Required action 1 -> List every TV show or movie that these notes on a fandom representation panel mention by title.
Required action 2 -> Please continue the notes on the fandom representation panel from the point where they stop, without repeating any of their text.

Another example is Into the Badlands - there is an Asian American assassin character and a black woman doctor love interest. There was a great trope subversion there but ... they killed her off. It’s frustrating to have to justify opinions and feelings about this stuff.
Mark talked about the whole “just give it another try” thing that fandom does. His example is The 100. Wells Jaha was such a well developed black character - but just four episodes in they kill him to give a white girl feels for one episode. 
People were recommending the show for the queer characters, but having that queer representation doesn’t justify the racist stuff. Wells’ own father stops talking about him for two whole seasons. Mark sees this as just bad writing. If they’re going to pull that kind of thing in episode four - they lose his trust. 
Tanya said that the single issue thing was in effect for Agent Carter too. If your show failed because they forgot that brown people have money then...
(I have in my notes that some funny conversation ensued but wow I was getting tired at this point and cannot read my own handwriting. wooops.)
An audience member asked about the Black Panther movie and not representing the lesbian characters from the comics. ANerdCalledRage talked about being excited as hell for the movie, but also really scared. Marvel’s history with erasing black creators and lack of complex black characters, especially if they have more than one marginalization. 
Another audience member asked the panelists if they had any examples of calling someone in fandom out and that person actually changing. Mostly blank looks at first as they try to recall something.
Tanya mentioned one time someone on tumblr told her not use the term poc - she engaged with them and gave them resources. A week later they came back and apologized. She figures they “fell into a discourse pool and drowned.”
She said she often gets comments on twitter from people saying “I never thought about that before...” and she replies with “because you never had to.” She said she’s not online to educate her white followers. If that happens, good, but sometimes when people thank her for doing that she wants to give them her paypal link.

Data ->
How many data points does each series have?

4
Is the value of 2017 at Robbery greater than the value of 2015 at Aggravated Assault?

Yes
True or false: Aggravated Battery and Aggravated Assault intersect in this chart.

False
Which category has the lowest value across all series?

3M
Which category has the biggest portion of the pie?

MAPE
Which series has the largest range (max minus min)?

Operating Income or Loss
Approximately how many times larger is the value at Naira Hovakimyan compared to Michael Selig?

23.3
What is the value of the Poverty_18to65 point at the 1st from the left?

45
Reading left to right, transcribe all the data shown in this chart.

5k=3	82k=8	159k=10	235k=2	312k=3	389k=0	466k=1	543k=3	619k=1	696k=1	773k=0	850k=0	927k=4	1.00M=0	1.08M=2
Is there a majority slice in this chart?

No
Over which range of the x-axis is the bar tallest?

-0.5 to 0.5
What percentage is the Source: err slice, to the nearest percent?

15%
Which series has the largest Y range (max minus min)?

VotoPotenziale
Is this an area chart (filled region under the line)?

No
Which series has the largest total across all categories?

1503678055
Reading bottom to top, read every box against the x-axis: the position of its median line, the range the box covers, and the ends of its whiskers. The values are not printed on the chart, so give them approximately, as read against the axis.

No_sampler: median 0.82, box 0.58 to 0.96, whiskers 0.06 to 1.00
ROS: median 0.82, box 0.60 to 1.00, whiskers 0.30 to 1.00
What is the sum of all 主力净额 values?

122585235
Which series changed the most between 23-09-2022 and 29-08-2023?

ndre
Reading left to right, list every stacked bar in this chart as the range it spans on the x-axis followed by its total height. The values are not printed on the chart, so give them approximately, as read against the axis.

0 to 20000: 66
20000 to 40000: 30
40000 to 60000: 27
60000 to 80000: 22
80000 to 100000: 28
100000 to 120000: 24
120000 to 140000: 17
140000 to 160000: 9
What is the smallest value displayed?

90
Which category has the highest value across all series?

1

Task response 1 -> Into the Badlands, The 100, Agent Carter, Black Panther

Task response 2 ->
Mark talked about how sometimes people will tweet creators his reviews. (He said don’t do that, btw, it’s creepy and weird) But one time this happened when he was talking about some transphobic stuff in Leverage and John Rogers (I think - notes unclear but I think that’s who he was talking about) got sent the review and actually thanked Mark for bringing it up. John Green has also thanked him for bringing up issues in his work.
And audience member asked - so there’s hope? Mark replied - don’t quote me on that! But ANerdCalledRage added - we wouldn’t be doing this if we didn’t have hope.
One audience member (who I believe was a white male) admitted they were going to tell a story - Mark said no we only have 2 minutes left but the audience member continued and said - okay I’ll be brief... Tanya stepped in and said - I’m not hearing a question, so the audience member finally realized what they were doing and stopped. 
(I include this to kind of illustrate a point, I guess. Someone with privilege with good intent was over-stepping and it took them a bit to figure it out, but they did eventually realize and stop. Another example of people eventually getting it??)
ANerdCalledRage talked about her concerns with the CW picking up Black Lightning. This comic story is about an older black male superhero who chooses to stop and make his family a priority. He also has two daughters who begin to have powers. So there are Two Black Female characters who are coming into their power! Now, in the comics, one of them is a lesbian - will that happen on the show?
Mark brought up a fanfic where Cap punches Nick Spencer in the face - everyone cheered loudly, and that wrapped up the panel perfectly.